Dans le Port de Balès, le col le plus difficile du Tour 2007, on se sent seul au monde. Je m'accroche au guidon qui dégouline de sueur, je tire autant sur les bras et les reins que sur les jambes, j'invoque la pitié céleste, hagard et sonné, à la recherche d'un zeste de moi. Au loin tintent les cloches des vaches qui broutent sur les pentes recouvertes d'une herbe veloutée.
Foix – Loudenvielle ou l'apogée du sadisme vélocipédique, 90 kilomètres de montée, 4500 mètres de dénivelée, une étape qui ratatine ce qui reste d'un coureur après deux semaines de Tour. On vous cuit sur le Col de Port, on vous broie sur les pentes rugueuses du Portet d'Aspet et du Col de Menté, avant de vous achever par l'interminable ascension du Port de Balès. Si vous avez survécu, le Col de Peyresourde vous porte le coup fatal.
On se sent dans la peau du bétail destiné à l'abattoir. Le revêtement rugueux de la région donne la sensation de monter les cols à rebrousse-poil. Sur un vélo, les Alpes sont comme une femme maquillée et parfumée qui s'offre à vous rapidement alors que les Pyrénées vous font un clin d'œil aguicheur puis se dérobent dans la forêt épaisse comme une sauvageonne caractérielle qu'il faudra conquérir avec le temps.
Des volutes de brume dansent autour des sommets dentelés. Le fracas des torrents rafraîchit l'esprit qui divague. J'ai parfois l'impression de me dédoubler et de planer au-dessus de ma silhouette qui pédale en danseuse. Des bergers appuyés sur de longs bâtons en noyer vendent du fromage de brebis devant leur maisonnettes en pierres grises avec balconnet en bois et toit incurvé en ardoise. Ici, chaque mètre de goudron raconte une histoire, une anecdote, une légende, une tragédie.
La fraîcheur du crépuscule dévalait déjà les vallons quand nous sommes arrivés après 8 h 20 de montagnes russes.

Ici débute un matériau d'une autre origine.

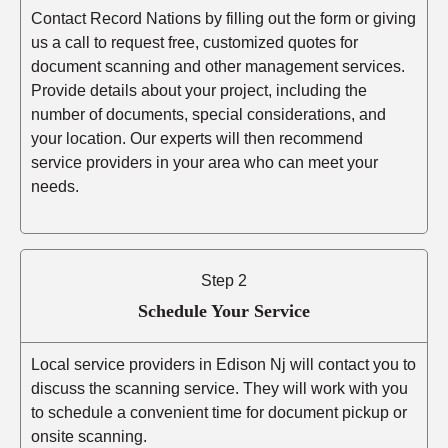
Contact Record Nations by filling out the form or giving
us a call to request free, customized quotes for
document scanning and other management services.
Provide details about your project, including the
number of documents, special considerations, and
your location. Our experts will then recommend
service providers in your area who can meet your
needs.
Step 2
Schedule Your Service
Local service providers in Edison Nj will contact you to
discuss the scanning service. They will work with you
to schedule a convenient time for document pickup or
onsite scanning.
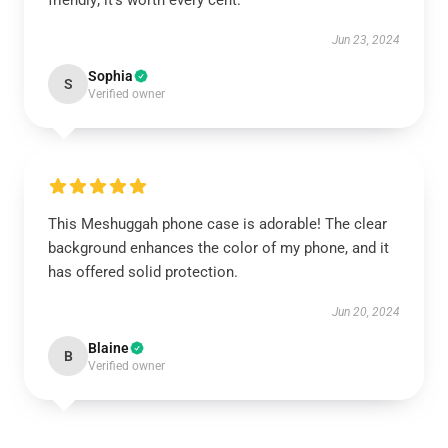
friendly; it’s worth every cent.
Jun 23, 2024
Sophia
S
Verified owner
This Meshuggah phone case is adorable! The clear
background enhances the color of my phone, and it
has offered solid protection.
Jun 20, 2024
Blaine
B
Verified owner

Tel un cheminot qui alimente une vieille locomotive à charbon par de généreuses pelletés, je n'ai pensé qu'à me nourrir.
En 197 kilomètres, j'ai mangé 9 sandwiches (au jambon, au cheddar, au saucisson, à la mortadelle, au Nutella), une barre aux amandes, 200 grammes de noix de cajou, 15 morceaux de pommes séchées, 1 banane, quatre petits pots de miel et gelée royale, et avalé 4 litres de boisson.
Après avoir enlevé casques et chaussures, je me suis allongé dans l'herbe avec Fabio pour déguster une bonne bière et trinquer au jour de repos.